> Exercise goal
Copy the following material word for word, leaving out the pictures.

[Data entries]
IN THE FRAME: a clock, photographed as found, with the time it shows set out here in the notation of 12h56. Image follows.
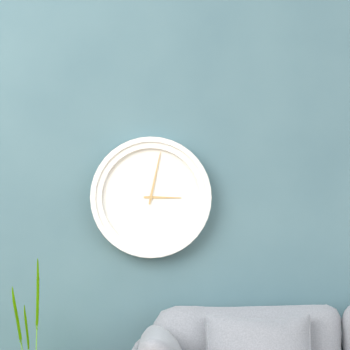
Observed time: 3h02
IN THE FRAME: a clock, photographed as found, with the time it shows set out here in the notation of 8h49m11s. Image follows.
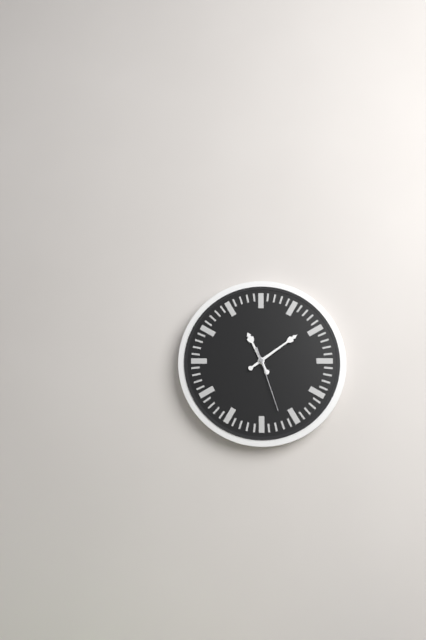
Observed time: 11h09m27s
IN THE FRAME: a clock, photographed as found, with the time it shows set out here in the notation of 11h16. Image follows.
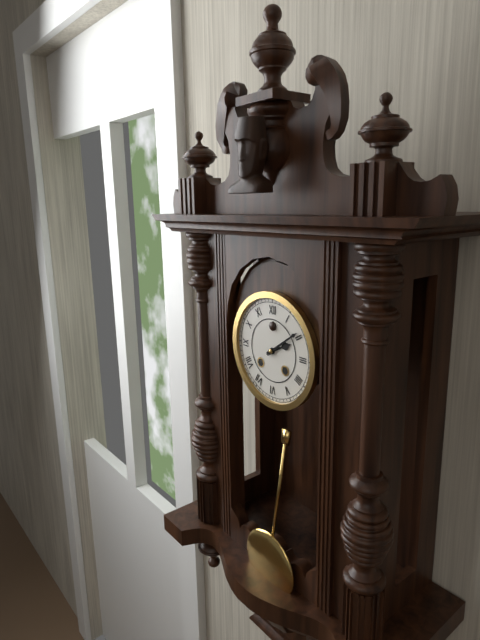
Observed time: 2h09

> Worked solution
IN THE FRAME: a clock, photographed as found, with the time it shows set out here in the notation of 12h56. Image follows.
Observed time: 3h02
IN THE FRAME: a clock, photographed as found, with the time it shows set out here in the notation of 8h49m11s. Image follows.
Observed time: 11h09m27s
IN THE FRAME: a clock, photographed as found, with the time it shows set out here in the notation of 11h16. Image follows.
Observed time: 2h09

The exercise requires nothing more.